Molecular remission after combination therapy with blinatumomab and ponatinib with relapsed/refractory Philadelphia chromosome-positive acute lymphocytic leukemia: two case reports

Abstract Background The outcomes of Philadelphia chromosome-positive (Ph+) acute lymphoblastic leukemia (ALL) can improve with allogeneic hematopoietic stem cell transplantation (HSCT) during the first complete remission after treatment with a tyrosine kinase inhibitor (TKI) combined with chemotherapy. However, frail patients who are not eligible for allogeneic HSCT or those with TKI-resistant mutations within the BCR–ABL kinase domain have a poor clinical course. Blinatumomab (BLIN) is a bispecific T-cell engager antibody construct that directs cytotoxic T cells to CD19-expressing B-ALL cells. To date, only a few studies have shown the safety and efficacy of Blinatumomab (BLIN) + TKI combination therapy for relapsed/refractory (R/R) Ph+ ALL. Here we report the case of two patients with R/R Ph+ ALL who were treated with BLIN + TKI with durable molecular response. Case presentation Patient 1: A 69-year-old Japanese male with R/R Ph+ ALL was treated with conventional chemotherapy and dasatinib in April 2016. In May 2018, he developed molecular relapse due to the acquisition of T315I during dasatinib maintenance therapy. Thereafter, he achieved molecular complete remission (mCR) after switching from dasatinib to ponatinib.
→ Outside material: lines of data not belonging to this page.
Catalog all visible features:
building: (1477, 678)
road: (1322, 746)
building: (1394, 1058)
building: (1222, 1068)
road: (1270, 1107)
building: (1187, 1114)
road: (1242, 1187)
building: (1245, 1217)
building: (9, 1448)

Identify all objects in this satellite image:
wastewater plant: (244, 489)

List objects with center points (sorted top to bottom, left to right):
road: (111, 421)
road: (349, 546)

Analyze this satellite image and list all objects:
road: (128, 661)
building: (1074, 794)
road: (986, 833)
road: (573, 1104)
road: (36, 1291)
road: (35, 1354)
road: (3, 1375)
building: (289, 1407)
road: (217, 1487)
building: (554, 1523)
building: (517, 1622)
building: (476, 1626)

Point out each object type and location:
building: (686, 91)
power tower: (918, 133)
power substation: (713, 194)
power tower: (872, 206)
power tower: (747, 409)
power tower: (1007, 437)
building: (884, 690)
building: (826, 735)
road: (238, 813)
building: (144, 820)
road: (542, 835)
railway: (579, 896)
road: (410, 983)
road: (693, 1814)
However, he developed a second relapse after the emergence of triple compound mutations (G250E/D276G/T315I) in November 2018. He subsequently received a total of nine cycles of BLIN and ponatinib combination therapy, which resulted in sustained mCR without any adverse events. Patient 2: A 69-year-old Japanese female with R/R Ph+ ALL was treated with chemotherapy and imatinib in April 2008. She developed molecular relapse due to the emergence of the T315I mutation in October 2017. She achieved mCR after switching from imatinib to ponatinib. However, she developed a second relapse after acquiring ABL exon4 skipping in addition to T315I. She subsequently received a total of seven cycles of BLIN and ponatinib combination therapy, which resulted in sustained mCR. Conclusion In our two cases, BLIN + ponatinib combination therapy was highly effective for R/R Ph+ ALL without any incidence of severe adverse events. Further studies with larger cohorts are warranted to validate the safety and efficacy of this potent combination therapy.